Wednesday, October 10, 2012

A spotlight on Neha Choksi

  • Neha Choksi received her MA in Classics from Columbia University, New York and her BAs in Greek and in Art from the University of California, Los Angeles.  Her work has been shown in Los Angeles, London, New York, Madrid, Amsterdam, Sydney, Istanbul, Delhi, Bombay, and as part of the 10th Venice Architecture Biennale. 
  • She is a member of the Artist Pension Trust, Los Angeles, and serves on the editorial board of X-TRA, an arts journal published out of Los Angeles.  Her work is currently represented by Carl Berg Projects in Los Angeles and Project 88 in Mumbai. 

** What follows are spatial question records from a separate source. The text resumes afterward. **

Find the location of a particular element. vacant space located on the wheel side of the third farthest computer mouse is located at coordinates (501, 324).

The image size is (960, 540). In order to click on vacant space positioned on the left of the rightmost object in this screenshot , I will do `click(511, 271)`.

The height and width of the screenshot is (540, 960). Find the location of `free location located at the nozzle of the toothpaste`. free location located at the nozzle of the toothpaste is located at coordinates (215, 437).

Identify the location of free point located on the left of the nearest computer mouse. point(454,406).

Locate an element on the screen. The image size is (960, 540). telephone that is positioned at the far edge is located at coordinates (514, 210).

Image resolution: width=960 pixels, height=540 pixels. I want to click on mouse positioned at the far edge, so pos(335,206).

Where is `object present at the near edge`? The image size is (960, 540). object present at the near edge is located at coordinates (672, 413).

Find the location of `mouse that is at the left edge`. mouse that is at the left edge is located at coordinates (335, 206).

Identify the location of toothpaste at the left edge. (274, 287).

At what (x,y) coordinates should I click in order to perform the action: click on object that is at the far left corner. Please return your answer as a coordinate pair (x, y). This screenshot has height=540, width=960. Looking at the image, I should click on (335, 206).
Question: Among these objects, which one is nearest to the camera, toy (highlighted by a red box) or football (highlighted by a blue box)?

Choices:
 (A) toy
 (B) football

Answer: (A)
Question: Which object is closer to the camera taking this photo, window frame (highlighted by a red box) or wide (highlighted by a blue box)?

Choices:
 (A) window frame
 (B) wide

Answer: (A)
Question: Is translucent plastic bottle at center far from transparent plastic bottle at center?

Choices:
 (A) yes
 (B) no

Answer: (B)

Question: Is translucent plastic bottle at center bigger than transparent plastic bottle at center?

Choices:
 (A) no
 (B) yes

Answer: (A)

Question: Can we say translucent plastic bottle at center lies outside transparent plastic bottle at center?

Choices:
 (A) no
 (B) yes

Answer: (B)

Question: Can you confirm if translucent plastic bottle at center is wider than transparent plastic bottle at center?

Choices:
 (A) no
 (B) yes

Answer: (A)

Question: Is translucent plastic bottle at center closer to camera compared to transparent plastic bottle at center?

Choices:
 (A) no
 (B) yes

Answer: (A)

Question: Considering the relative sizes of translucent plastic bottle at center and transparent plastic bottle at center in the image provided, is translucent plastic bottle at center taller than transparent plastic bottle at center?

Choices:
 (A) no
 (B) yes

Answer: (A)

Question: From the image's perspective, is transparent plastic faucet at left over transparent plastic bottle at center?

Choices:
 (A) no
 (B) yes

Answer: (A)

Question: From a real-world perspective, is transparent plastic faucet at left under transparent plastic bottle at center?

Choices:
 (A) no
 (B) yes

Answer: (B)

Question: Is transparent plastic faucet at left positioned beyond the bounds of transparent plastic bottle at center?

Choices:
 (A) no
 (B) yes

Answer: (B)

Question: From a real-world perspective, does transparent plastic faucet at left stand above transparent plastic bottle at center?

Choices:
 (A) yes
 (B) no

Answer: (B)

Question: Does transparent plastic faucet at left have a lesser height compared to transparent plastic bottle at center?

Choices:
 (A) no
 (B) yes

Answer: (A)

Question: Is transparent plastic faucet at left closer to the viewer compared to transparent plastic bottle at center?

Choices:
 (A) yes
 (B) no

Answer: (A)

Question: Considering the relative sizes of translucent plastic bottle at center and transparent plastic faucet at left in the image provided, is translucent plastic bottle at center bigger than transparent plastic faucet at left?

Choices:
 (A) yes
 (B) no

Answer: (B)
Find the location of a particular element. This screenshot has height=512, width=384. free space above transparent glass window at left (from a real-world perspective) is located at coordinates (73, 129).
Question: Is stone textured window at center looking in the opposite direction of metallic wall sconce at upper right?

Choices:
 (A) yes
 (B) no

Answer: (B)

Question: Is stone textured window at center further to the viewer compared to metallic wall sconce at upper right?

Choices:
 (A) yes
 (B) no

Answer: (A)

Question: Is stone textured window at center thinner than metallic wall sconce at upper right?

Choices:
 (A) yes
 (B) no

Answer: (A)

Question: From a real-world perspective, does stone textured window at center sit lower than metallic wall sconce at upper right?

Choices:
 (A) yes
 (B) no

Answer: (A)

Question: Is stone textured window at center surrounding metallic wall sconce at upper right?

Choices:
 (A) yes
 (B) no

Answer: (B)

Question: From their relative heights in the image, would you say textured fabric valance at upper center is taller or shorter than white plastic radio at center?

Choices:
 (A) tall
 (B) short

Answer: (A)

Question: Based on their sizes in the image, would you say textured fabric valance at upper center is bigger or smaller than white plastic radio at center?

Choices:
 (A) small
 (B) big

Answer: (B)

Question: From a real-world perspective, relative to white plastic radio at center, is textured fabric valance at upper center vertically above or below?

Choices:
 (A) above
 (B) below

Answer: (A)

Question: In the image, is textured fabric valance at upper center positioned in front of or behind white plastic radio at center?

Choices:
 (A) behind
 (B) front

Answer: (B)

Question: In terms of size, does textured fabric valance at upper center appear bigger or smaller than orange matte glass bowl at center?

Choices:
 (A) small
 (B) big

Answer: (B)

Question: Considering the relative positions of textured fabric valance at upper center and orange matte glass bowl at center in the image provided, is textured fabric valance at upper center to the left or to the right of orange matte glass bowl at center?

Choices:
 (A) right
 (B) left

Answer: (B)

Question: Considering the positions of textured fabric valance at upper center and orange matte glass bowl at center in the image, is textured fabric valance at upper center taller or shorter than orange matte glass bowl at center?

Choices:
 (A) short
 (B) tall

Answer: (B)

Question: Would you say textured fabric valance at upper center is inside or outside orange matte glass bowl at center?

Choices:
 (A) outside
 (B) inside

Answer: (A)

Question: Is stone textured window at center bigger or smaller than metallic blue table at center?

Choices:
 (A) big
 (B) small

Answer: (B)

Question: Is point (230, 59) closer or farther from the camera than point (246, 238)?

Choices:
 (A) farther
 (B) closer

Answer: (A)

  • Among her selected solos are ‘Iceboat (From the Trilogy on Absenting)’, Project 88, Mumbai (2012); ‘If nothing else, just a smile’, Project 88; Recent Video Works, Carl Berg Projects, Los Angeles (2010); ‘don’t hold it in breathe out’, Project 88 (2009); ‘Who is in town anyway?’, Project 88 (2007); ‘Gravity’s Playthings’, Carl Berg Gallery, Los Angeles (2005); ‘Homeless Encounters’, Carl Berg Gallery at Scope NY, New York; ‘Renouncing the World’, Bir Dukkan: Sanat Mekanı, Istanbul; ‘The American President Travels (East), Block Gallery, Sydney’ (2002); ‘Floral Futures’, The Fine Arts Company Gallery, Mumbai (2001).
  • Among her collaborative or two person shows are a display with Sandeep Mukherjee at the 2011 Hong Kong Art Fair; ‘Leaf Fall II;, Project 88 at the Indian Art Summit, Delhi (with Rohini Devasher) in 2009; and ‘Reading ^ the lines’ (with Kapil Gupta, Niti Gourisaria, and Ashim Ahluwalia) in 2007, among others. She lives and works in Los Angeles and Mumbai.
  • Her photographic series ‘If nothing else, just a smile’ serialized a tour through a single cemetery approached as an altered garden in the tradition of nature-morte. In addition to selecting amputated trees, she had cropped them and made the view partial, and then she effaced them even further by drawing over them. This point of erasure--the place where absence get memorialized, i.e. headstone, cemetery, chopped tree limb node—was exactly where the drawing emerged. The site of loss was scratched with drawings of happy faces.
Her work featured at Frieze Fair ‘Poise II’ courtesy Mumbai-based Project 88 also brings out the crux of her art practice.